— What needs to be done —
Would you please return the lines of the entries below starting at the line that has "- ⚠️ No rate limiting per guest token" and ending at the line that has "4. Validate amount matches", both included, exactly as they are?

— Dataset excerpts —
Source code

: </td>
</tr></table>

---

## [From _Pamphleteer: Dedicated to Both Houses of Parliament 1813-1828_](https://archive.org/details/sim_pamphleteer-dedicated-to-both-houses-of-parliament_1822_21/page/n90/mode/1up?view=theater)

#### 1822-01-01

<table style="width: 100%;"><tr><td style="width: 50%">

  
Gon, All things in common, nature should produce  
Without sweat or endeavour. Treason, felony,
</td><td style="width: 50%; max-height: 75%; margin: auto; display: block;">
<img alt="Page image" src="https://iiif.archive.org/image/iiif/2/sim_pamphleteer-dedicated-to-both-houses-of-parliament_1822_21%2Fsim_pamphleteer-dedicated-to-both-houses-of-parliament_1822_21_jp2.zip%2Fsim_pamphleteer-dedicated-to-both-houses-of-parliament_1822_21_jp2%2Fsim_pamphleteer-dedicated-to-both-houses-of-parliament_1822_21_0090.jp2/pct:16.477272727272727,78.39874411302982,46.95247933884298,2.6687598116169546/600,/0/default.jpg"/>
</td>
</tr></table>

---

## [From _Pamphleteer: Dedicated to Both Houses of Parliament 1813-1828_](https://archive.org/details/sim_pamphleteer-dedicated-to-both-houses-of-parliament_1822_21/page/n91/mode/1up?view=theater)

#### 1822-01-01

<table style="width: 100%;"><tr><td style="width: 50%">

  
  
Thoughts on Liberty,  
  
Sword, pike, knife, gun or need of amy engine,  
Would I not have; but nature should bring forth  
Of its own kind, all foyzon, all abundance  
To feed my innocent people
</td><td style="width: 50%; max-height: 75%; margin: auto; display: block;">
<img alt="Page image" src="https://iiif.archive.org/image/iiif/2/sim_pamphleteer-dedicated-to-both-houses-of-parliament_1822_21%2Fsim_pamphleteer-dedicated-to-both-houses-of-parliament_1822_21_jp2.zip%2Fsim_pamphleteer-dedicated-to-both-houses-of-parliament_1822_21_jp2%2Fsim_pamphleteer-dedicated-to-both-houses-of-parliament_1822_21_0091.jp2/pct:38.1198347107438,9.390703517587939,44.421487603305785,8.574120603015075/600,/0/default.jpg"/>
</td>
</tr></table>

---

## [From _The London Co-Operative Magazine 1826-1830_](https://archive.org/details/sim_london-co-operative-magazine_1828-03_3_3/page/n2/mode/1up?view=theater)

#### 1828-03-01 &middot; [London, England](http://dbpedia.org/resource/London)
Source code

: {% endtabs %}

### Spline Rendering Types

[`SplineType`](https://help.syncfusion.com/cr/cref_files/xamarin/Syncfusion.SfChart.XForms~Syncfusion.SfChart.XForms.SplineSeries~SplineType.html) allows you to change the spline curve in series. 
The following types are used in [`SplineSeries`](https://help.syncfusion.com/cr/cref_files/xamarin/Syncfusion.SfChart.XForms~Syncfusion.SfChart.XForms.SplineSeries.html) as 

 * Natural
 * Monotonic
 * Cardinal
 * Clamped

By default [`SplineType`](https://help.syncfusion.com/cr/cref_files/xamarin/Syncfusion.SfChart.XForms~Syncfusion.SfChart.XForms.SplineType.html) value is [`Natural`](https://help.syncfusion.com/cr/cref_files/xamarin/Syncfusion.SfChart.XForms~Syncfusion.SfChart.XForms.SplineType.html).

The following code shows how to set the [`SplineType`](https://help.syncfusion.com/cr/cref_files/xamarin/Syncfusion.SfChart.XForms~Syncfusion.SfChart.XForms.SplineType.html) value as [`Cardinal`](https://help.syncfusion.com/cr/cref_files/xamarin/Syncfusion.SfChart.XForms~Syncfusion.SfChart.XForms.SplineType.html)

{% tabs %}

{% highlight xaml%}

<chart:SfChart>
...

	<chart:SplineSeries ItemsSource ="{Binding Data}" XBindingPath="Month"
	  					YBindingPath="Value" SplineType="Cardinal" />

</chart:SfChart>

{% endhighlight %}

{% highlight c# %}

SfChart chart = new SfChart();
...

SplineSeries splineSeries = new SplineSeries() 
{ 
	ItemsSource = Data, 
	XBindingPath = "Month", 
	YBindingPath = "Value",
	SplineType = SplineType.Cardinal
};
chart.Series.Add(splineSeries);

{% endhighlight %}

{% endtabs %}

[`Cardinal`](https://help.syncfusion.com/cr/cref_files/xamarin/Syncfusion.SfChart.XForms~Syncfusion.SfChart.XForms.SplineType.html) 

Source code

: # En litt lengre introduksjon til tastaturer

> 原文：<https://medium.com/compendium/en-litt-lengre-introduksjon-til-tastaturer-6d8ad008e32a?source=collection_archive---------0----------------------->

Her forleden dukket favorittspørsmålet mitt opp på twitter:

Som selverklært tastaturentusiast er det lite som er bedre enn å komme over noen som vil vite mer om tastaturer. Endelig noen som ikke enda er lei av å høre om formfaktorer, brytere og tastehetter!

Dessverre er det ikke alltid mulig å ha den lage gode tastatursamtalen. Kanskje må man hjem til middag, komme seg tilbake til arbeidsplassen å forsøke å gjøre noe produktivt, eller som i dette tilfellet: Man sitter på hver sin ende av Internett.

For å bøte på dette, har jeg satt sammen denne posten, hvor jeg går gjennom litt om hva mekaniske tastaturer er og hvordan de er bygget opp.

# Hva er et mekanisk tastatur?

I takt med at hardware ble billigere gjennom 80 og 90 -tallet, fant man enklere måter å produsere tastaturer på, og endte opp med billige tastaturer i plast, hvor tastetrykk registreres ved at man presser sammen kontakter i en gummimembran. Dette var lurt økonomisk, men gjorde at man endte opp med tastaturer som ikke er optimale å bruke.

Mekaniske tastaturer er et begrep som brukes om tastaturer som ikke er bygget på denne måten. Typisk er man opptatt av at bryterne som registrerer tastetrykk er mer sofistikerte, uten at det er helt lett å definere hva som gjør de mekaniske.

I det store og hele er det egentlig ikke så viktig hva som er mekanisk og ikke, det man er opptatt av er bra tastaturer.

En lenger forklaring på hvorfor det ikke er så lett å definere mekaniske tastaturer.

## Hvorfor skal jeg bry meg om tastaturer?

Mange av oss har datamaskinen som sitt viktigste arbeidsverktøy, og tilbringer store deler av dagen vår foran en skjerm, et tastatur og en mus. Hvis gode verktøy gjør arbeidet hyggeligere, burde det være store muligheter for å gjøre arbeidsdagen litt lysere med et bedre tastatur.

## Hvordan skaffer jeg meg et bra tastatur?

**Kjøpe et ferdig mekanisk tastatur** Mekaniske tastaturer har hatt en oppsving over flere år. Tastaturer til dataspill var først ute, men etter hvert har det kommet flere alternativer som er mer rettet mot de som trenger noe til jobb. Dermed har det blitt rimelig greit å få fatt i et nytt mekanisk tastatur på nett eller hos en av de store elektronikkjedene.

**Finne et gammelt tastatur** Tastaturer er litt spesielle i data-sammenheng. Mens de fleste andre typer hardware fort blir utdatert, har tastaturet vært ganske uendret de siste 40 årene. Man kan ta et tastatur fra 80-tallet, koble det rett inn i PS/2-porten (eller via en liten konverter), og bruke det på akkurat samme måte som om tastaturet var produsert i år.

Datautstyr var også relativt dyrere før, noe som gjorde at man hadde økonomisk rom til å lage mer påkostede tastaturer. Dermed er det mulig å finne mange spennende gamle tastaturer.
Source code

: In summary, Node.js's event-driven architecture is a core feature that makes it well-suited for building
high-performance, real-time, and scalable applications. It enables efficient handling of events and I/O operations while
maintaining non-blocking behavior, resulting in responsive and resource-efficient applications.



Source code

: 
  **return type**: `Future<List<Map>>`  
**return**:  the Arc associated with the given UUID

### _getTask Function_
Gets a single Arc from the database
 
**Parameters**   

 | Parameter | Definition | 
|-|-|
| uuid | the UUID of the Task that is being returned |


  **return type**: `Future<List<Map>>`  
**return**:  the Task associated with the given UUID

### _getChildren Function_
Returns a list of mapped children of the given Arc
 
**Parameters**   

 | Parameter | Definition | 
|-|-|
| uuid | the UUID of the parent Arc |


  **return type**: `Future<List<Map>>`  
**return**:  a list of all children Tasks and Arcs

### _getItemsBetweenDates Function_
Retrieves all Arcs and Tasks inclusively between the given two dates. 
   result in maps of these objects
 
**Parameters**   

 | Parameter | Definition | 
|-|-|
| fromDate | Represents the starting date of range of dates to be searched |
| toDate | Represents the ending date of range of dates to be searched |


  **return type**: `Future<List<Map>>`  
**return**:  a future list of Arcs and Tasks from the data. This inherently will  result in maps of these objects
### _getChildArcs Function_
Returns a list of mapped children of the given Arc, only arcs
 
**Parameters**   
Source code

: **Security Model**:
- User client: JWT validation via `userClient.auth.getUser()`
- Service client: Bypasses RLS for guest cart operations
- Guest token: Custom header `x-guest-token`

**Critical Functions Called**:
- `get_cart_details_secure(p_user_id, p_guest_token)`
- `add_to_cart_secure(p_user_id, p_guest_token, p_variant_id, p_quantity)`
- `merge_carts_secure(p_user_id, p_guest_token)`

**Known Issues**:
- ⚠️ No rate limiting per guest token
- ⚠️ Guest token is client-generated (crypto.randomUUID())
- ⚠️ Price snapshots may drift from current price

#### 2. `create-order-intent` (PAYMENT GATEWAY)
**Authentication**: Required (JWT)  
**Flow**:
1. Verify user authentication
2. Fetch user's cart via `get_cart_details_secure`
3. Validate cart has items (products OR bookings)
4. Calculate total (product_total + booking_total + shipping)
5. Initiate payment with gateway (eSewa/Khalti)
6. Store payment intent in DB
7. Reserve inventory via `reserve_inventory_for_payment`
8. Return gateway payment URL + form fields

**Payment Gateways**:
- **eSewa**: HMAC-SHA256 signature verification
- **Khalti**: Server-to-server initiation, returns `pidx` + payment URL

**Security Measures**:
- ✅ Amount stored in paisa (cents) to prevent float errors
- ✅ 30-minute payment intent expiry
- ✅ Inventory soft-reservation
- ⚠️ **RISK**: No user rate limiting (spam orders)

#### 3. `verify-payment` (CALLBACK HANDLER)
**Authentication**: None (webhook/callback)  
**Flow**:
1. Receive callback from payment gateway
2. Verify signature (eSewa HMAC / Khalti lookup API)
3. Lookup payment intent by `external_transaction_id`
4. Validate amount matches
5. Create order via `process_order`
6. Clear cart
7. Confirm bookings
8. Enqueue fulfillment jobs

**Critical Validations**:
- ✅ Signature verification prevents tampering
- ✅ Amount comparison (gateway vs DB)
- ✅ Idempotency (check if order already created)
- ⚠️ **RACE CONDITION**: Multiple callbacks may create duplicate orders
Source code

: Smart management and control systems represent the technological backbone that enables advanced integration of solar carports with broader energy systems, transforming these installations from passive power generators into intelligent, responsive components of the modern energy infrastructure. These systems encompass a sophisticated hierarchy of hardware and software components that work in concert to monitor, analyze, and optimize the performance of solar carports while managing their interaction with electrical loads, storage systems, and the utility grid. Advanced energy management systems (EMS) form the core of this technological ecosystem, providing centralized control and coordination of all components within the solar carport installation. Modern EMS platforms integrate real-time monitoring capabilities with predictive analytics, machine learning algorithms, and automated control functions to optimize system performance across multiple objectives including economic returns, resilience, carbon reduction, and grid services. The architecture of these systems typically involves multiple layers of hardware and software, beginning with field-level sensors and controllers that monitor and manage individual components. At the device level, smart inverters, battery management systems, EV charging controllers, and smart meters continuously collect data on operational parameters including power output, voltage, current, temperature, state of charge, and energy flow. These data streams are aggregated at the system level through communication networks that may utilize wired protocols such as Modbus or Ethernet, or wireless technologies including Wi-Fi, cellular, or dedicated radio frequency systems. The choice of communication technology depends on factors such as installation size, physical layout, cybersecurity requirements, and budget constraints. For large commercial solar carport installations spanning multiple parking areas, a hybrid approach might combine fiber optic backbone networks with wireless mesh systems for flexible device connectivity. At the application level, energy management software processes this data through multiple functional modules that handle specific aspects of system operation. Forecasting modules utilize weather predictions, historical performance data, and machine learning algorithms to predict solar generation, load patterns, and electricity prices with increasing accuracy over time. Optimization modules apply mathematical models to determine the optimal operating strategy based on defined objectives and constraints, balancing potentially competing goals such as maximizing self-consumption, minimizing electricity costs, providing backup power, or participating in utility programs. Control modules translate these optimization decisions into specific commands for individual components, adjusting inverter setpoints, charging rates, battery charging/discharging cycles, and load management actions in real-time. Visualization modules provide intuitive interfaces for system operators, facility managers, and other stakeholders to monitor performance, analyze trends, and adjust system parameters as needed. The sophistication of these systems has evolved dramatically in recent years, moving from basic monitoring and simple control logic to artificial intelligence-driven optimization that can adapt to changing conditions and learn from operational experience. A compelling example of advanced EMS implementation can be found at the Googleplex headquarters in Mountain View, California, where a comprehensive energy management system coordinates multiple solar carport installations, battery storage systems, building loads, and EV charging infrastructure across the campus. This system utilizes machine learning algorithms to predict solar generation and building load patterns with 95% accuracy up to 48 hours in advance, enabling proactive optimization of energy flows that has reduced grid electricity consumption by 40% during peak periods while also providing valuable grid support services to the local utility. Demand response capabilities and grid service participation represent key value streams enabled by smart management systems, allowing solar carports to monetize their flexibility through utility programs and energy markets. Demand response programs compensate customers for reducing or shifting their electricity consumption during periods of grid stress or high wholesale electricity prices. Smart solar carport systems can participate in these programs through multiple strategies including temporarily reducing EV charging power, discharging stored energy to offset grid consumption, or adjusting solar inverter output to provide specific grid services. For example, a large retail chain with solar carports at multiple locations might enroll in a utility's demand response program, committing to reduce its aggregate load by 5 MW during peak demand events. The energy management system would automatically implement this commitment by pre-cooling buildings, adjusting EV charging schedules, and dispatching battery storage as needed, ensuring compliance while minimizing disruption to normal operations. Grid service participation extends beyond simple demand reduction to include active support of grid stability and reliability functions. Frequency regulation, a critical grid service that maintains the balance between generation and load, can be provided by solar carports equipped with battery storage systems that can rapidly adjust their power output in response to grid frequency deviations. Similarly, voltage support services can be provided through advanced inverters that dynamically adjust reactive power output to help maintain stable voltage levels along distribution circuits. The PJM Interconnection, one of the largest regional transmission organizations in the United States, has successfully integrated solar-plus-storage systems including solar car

— Response box —
- ⚠️ No rate limiting per guest token
- ⚠️ Guest token is client-generated (crypto.randomUUID())
- ⚠️ Price snapshots may drift from current price

#### 2. `create-order-intent` (PAYMENT GATEWAY)
**Authentication**: Required (JWT)  
**Flow**:
1. Verify user authentication
2. Fetch user's cart via `get_cart_details_secure`
3. Validate cart has items (products OR bookings)
4. Calculate total (product_total + booking_total + shipping)
5. Initiate payment with gateway (eSewa/Khalti)
6. Store payment intent in DB
7. Reserve inventory via `reserve_inventory_for_payment`
8. Return gateway payment URL + form fields

**Payment Gateways**:
- **eSewa**: HMAC-SHA256 signature verification
- **Khalti**: Server-to-server initiation, returns `pidx` + payment URL

**Security Measures**:
- ✅ Amount stored in paisa (cents) to prevent float errors
- ✅ 30-minute payment intent expiry
- ✅ Inventory soft-reservation
- ⚠️ **RISK**: No user rate limiting (spam orders)

#### 3. `verify-payment` (CALLBACK HANDLER)
**Authentication**: None (webhook/callback)  
**Flow**:
1. Receive callback from payment gateway
2. Verify signature (eSewa HMAC / Khalti lookup API)
3. Lookup payment intent by `external_transaction_id`
4. Validate amount matches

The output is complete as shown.